» **The task**: Please filter the entries and return only the lines that include "assisted".

/---

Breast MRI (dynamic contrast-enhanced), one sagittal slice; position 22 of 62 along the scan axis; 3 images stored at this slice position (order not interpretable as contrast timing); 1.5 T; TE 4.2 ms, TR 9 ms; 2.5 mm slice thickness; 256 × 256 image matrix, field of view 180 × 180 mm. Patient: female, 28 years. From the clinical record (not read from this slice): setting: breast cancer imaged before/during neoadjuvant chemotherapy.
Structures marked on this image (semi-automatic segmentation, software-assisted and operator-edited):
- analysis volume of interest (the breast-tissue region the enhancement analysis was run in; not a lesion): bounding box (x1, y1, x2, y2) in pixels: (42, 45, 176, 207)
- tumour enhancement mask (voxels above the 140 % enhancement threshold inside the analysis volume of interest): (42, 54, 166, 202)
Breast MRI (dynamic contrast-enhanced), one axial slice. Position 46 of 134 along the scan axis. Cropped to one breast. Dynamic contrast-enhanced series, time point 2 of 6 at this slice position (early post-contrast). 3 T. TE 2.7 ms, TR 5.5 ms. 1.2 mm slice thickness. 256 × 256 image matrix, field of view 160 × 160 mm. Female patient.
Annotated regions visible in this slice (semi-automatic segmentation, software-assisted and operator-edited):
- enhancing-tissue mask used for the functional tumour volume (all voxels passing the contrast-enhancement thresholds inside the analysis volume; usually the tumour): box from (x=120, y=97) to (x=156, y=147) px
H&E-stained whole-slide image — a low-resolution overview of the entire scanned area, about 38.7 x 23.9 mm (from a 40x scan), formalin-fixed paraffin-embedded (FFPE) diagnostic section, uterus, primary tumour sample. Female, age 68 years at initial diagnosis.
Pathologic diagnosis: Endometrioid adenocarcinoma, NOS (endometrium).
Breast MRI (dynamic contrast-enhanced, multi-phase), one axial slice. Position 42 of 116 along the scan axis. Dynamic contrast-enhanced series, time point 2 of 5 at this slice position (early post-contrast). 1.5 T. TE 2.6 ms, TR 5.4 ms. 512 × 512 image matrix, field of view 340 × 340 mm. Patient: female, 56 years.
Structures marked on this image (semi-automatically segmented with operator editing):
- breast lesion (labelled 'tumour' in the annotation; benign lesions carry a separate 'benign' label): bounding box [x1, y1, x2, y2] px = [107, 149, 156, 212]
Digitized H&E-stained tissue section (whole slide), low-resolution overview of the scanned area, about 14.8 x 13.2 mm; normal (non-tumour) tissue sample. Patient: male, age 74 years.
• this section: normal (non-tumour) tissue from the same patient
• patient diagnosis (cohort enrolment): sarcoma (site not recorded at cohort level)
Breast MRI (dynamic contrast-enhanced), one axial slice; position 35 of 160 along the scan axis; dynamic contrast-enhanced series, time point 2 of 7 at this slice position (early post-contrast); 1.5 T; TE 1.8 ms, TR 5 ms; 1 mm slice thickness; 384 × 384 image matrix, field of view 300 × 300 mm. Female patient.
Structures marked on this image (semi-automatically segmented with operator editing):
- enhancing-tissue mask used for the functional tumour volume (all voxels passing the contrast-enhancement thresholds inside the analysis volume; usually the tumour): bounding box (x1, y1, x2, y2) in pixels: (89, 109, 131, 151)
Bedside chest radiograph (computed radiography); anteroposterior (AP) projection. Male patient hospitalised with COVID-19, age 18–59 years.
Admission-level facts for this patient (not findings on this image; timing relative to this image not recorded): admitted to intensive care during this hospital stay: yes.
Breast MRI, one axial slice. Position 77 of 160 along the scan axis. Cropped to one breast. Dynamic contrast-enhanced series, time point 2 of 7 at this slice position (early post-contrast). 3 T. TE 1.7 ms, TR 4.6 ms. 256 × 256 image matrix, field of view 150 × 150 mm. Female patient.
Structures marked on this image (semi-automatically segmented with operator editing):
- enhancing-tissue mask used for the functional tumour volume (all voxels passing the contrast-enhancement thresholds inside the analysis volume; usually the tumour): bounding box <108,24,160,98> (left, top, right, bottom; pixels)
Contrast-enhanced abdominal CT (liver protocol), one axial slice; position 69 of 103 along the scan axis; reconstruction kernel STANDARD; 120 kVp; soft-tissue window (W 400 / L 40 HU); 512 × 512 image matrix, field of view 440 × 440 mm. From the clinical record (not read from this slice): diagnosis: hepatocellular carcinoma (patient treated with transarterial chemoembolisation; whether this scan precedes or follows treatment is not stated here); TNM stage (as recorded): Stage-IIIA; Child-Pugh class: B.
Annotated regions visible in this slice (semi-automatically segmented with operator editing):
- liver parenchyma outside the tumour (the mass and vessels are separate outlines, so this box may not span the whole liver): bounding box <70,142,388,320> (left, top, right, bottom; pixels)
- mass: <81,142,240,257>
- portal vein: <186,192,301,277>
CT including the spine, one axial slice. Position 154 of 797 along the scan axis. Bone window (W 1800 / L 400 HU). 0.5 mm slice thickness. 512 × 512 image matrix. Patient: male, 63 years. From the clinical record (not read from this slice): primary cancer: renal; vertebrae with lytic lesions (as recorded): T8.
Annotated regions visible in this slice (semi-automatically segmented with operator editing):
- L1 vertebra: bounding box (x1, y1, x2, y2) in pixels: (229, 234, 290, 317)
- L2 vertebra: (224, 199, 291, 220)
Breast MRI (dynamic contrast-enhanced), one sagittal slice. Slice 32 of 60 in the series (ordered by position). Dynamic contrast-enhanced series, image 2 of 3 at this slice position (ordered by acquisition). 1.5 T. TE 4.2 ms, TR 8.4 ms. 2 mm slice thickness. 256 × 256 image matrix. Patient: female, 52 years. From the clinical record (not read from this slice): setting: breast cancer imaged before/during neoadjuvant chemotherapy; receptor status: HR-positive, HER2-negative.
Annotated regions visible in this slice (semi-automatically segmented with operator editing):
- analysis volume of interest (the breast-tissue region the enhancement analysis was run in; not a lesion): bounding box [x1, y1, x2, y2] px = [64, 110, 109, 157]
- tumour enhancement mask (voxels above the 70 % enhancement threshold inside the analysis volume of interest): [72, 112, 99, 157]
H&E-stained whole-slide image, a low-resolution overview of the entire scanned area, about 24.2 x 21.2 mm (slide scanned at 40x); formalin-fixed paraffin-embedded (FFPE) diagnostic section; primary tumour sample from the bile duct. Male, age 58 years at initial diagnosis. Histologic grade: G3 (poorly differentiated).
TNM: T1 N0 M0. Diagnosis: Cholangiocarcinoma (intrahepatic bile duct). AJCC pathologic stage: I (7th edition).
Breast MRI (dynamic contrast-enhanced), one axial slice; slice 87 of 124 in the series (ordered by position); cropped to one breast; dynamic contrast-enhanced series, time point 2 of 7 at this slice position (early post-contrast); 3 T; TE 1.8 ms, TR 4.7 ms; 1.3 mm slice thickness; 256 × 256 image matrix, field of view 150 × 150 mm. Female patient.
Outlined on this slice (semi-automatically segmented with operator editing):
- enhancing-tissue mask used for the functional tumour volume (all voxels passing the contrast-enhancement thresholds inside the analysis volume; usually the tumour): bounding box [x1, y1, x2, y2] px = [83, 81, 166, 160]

\---

» **Task output**:
Structures marked on this image (semi-automatic segmentation, software-assisted and operator-edited):
Annotated regions visible in this slice (semi-automatic segmentation, software-assisted and operator-edited):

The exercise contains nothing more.